Data excerpts:
+-------+

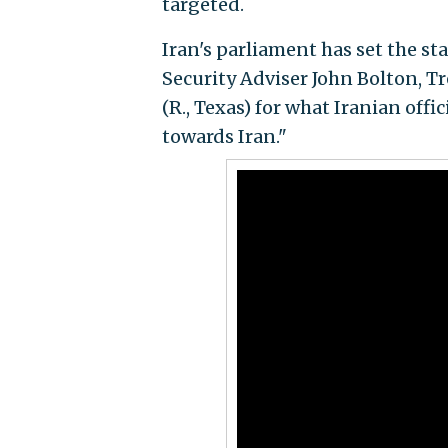
targeted.
Iran's parliament has set the s
Security Adviser John Bolton, T
(R., Texas) for what Iranian offi
towards Iran."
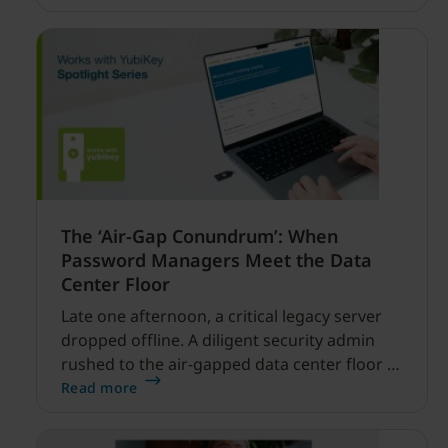
financial services.
The ‘Air-Gap Conundrum’: When
Password Managers Meet the Data
Center Floor
Late one afternoon, a critical legacy server
dropped offline. A diligent security admin
rushed to the air-gapped data center floor to
fix it, but ran into a familiar barrier: clipboard
Read more
redirection was disabled by policy.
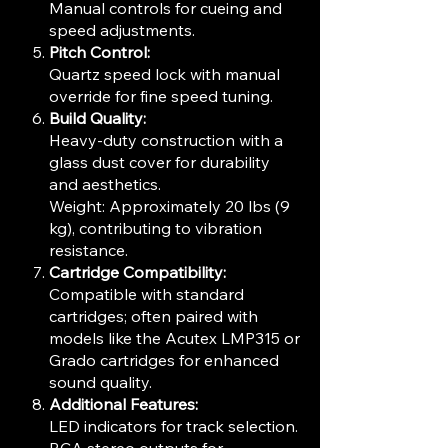
Manual controls for cueing and
speed adjustments.
Pitch Control:
Quartz speed lock with manual
override for fine speed tuning.
Build Quality:
Heavy-duty construction with a
glass dust cover for durability
and aesthetics.
Weight: Approximately 20 lbs (9
kg), contributing to vibration
resistance.
Cartridge Compatibility:
Compatible with standard
cartridges; often paired with
models like the Acutex LMP315 or
Grado cartridges for enhanced
sound quality.
Additional Features:
LED indicators for track selection.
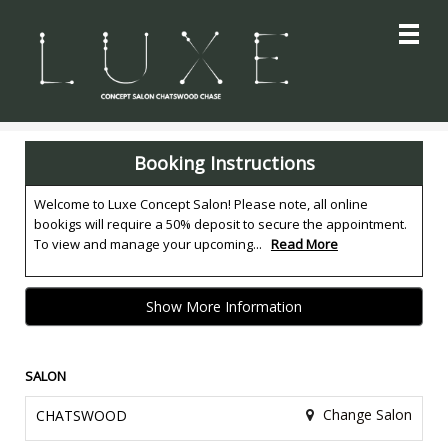
Main
.
Menu
Booking Instructions
Welcome to Luxe Concept Salon! Please note, all online
bookigs will require a 50% deposit to secure the appointment.
To view and manage your upcoming...
Read More
Show More Information
SALON
Change Salon
CHATSWOOD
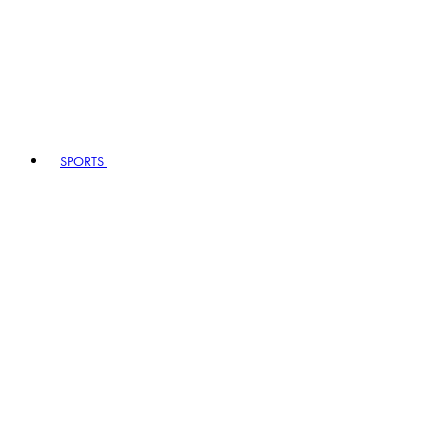
SPORTS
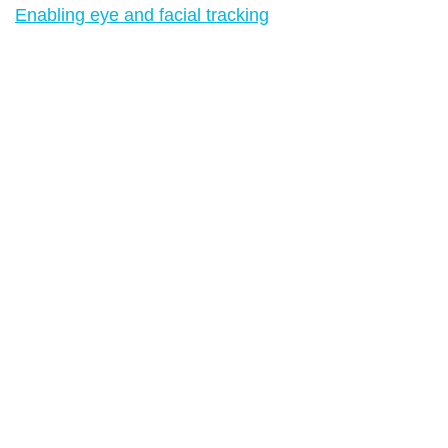
Enabling eye and facial tracking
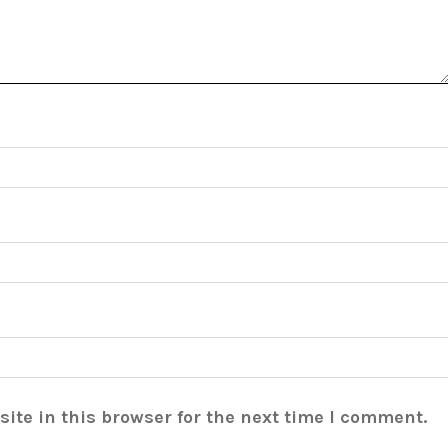
ite in this browser for the next time I comment.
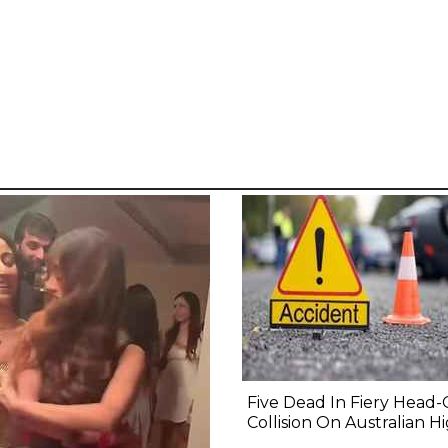
Five Dead In Fiery Head
Collision On Australian 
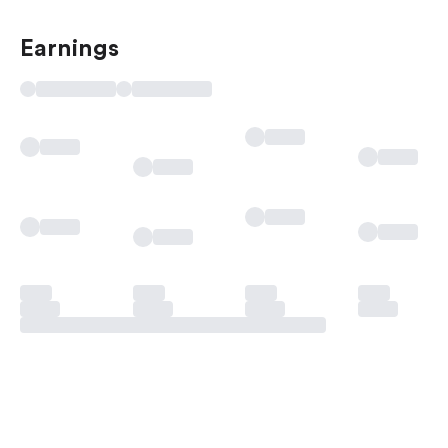
Earnings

+-------+

• _TASK BRIEF_
Please copy out the text of every record above word for word, line by line, and leave the pictures out of your answer.

• _SOLUTION_
targeted.
Iran's parliament has set the s
Security Adviser John Bolton, T
(R., Texas) for what Iranian offi
towards Iran."
financial services.
The ‘Air-Gap Conundrum’: When
Password Managers Meet the Data
Center Floor
Late one afternoon, a critical legacy server
dropped offline. A diligent security admin
rushed to the air-gapped data center floor to
fix it, but ran into a familiar barrier: clipboard
Read more
redirection was disabled by policy.
Manual controls for cueing and
speed adjustments.
Pitch Control:
Quartz speed lock with manual
override for fine speed tuning.
Build Quality:
Heavy-duty construction with a
glass dust cover for durability
and aesthetics.
Weight: Approximately 20 lbs (9
kg), contributing to vibration
resistance.
Cartridge Compatibility:
Compatible with standard
cartridges; often paired with
models like the Acutex LMP315 or
Grado cartridges for enhanced
sound quality.
Additional Features:
LED indicators for track selection.
Main
.
Menu
Booking Instructions
Welcome to Luxe Concept Salon! Please note, all online
bookigs will require a 50% deposit to secure the appointment.
To view and manage your upcoming...
Read More
Show More Information
SALON
Change Salon
CHATSWOOD
SPORTS
Enabling eye and facial tracking
ite in this browser for the next time I comment.
Five Dead In Fiery Head
Collision On Australian 
Earnings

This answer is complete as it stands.